Mar 28, 2021

Reading Update

Photo by samuel hanna on Unsplash

This week I’ve been preping for three things. Read a book on Scala, writing about SQL VS code pipelines, and on how to create a new DBT adapter for Trino. I’m not that great on multitaskin but I guess, according with my energy, I’ll go from code > writing > reading.

Architecture

I’ve found time to read the paper Lakehouse: A New Generation of Open Platforms that UnifyData Warehousing and Advanced Analytics. The case for moving away from closed-sourced data warehouses into open systems with storage in an open format really resonates with me. The paper was writeen by databricks but also makes the case for systems like Trino + Apache Iceberg (which is devoloping quite nicely) which goes forward in bringing the data into an unified interface, instead of being stored in data silos.

Fivetran gives Strava as a use case on how to leverage it’s platform to improve the speed from sources into a data warehouse in Scaling Data Culture Is a Marathon, Not a Sprint. As a user of fivetran I can say that it really helps to integrate data systems into a data warehouse although I also see a world where Presto plus open source solutions like Airbyte improve the move of data between systems (API’s, databases, files, etc).

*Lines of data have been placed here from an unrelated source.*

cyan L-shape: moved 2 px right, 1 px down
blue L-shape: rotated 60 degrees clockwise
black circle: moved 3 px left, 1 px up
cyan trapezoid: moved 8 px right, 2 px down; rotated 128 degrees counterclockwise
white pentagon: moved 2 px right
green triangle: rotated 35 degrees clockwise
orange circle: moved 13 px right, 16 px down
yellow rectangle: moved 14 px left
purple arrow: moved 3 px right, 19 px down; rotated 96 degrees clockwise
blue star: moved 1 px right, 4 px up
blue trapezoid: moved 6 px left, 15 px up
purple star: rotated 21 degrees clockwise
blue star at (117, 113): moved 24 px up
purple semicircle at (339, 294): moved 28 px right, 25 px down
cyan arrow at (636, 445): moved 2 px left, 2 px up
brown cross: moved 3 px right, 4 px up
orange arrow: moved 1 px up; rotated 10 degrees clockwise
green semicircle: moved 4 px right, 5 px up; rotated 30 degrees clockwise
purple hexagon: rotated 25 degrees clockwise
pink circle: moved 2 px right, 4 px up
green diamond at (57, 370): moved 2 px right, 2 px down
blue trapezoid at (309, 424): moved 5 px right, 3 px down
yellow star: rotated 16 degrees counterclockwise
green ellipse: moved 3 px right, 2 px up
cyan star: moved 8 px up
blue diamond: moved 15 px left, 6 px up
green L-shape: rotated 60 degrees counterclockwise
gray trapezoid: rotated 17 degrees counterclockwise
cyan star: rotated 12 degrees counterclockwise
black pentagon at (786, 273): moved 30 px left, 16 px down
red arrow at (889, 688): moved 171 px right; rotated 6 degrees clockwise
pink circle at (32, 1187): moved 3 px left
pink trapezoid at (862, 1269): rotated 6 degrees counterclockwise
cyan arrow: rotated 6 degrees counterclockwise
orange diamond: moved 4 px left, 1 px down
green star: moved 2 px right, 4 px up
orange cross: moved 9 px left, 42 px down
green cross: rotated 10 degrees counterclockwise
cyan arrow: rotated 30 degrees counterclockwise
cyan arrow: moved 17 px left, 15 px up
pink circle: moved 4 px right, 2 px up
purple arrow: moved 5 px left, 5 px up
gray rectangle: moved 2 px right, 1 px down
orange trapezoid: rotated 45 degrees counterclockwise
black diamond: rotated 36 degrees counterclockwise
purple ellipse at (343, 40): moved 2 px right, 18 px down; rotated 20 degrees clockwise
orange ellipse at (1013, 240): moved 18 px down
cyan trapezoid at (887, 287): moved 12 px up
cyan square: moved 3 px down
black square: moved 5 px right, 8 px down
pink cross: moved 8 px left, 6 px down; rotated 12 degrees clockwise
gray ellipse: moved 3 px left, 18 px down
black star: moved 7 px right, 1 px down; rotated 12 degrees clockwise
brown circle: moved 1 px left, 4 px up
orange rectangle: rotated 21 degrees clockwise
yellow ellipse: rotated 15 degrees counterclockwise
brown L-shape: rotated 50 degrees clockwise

Cloudfare shows an interesting use of Clickhouse in an operational system for bot detection in Lessons Learned from Scaling Up Cloudflare’s Anomaly Detection Platform. These new use cases are really mind opening on the possibilities of these systems for work outside BI or even reporting.˙˙˙˙˙

File format

Storage size and generation time in popular file formats is a great read on benchmark for file formats and compression techniques.

SQL

Taming the Dependency Hell with dbt gives a nice example on how DBT improved the management of data systems and show the current challenges of it (including performance when running very heavy queries).

I’ve realized that I need to take a deeper look into optimization of data objects like indexes, partitions and sharding. Explaining Your Postgres Query Performance gives some suscint points on how indexes work and that they require planning to make them useful and to not create bigger issues.

Be well and stay safe :-)